When he was unable to find the country of origin on the label, he began to think about how come some labels have country of origin and others don’t.
He began delving into his research in 2012 and found there were a number of loopholes in the laws regarding COOL. The laws “allow processed food to be exempt from those laws but then the law never really defines what a processed food is,” he said. “The agencies that enforce the laws have come up with very broad definitions and that allows for a large portion of imported foods to be exempt from country of origin labeling.
He also found that the two agencies that regulated food importations, the U.S. Department of Agriculture and U.S. Customs and Border Protection, “use contradictory definitions” of what is required.
While researching his subject, D’Urso recalls at one point thinking he would “love to be up there (before Congress) testifying about it.”
That came true after he brought his concerns last year to his congressman, Rep. Chris Smith, R-4th, whose district includes Colts Neck and who is the co-chairman of the Commission on China, which involved members of the House and Senate. After listening to him, Smith told him about the possibility of testifying.
Smith asked D’Urso to come to Washington, D.C. last July. The student met with Smith and various staff members plus the deputy staff director of the Commission on China and the staff director of the House Foreign Affairs Subcommittee. A hearing date was then established for June 17.
About two weeks before the hearing, D’Urso had a conference call with a variety of staffers from Smith’s office and the commission to ensure “how I would be most effective.” He wrote a draft on what he planned to testify and then wrote a longer report for the committee.
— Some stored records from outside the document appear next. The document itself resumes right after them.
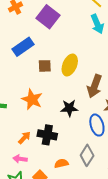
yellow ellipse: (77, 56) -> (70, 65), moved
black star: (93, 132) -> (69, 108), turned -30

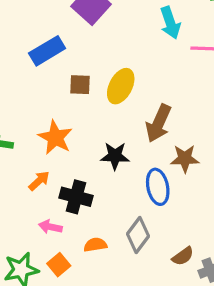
orange arrow: (24, 138) -> (39, 181), moved
pink arrow: (20, 159) -> (50, 227), moved

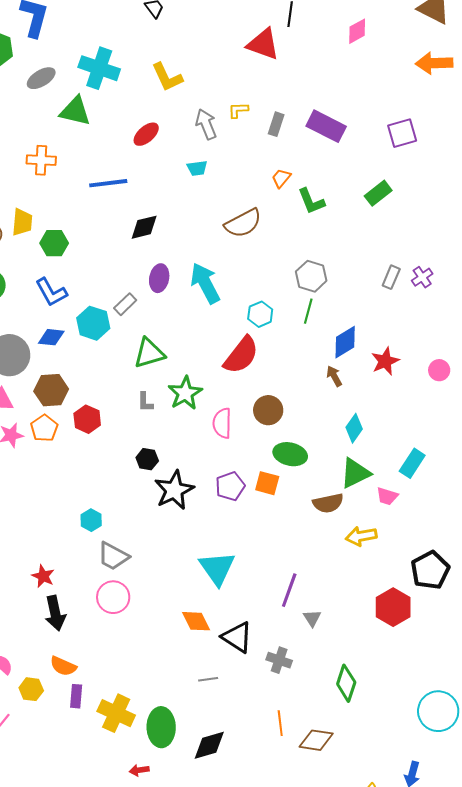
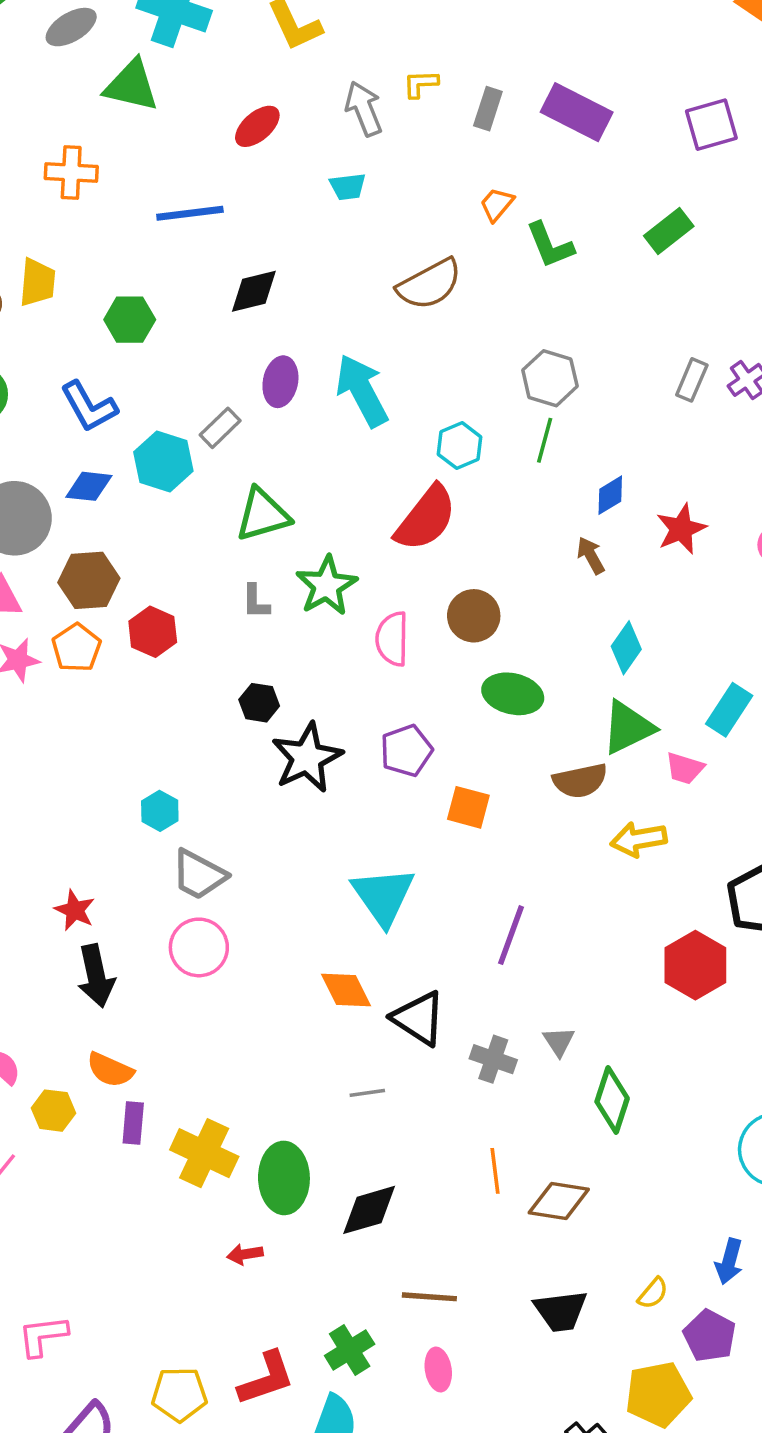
green hexagon: (54, 243) -> (130, 320), moved
blue diamond: (345, 342) -> (610, 495), size x0.7
orange square: (267, 483) -> (468, 807), moved
gray triangle: (312, 618) -> (559, 1041), moved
While he was a bit nervous as he waited to testify, he calmed down after listening to others who were invited to address the panel. “I’ve been working on this. I know my stuff,” he thought to himself. “When the time came, I was just sharing my information with others.”
The experience was “hard to believe” for the teenager. “My hard work had come to this point,” he said.
After testifying, D’Urso met with Smith who told him he was interesting in incorporating his concerns in a bill to put before the House.
D’Urso, a high achieving student who has been a student at the Law and Public Safety Learning Center at Colts Neck High School, did some of his research last summer as a Yale Young Global Scholar.
He hopes to double major at Penn in international relations and economics, go to law school, become a federal prosecutor and then go into politics, the same path taken by a number of politicians, including Gov. Chris Christie and New York City Mayor Rudolph Guiliani.
He laughed when asked if he wanted Smith’s job.
“I wouldn’t want to take it from him,” he said, “but, if he wanted to endorse me when he retires, I wouldn’t be upset about it.”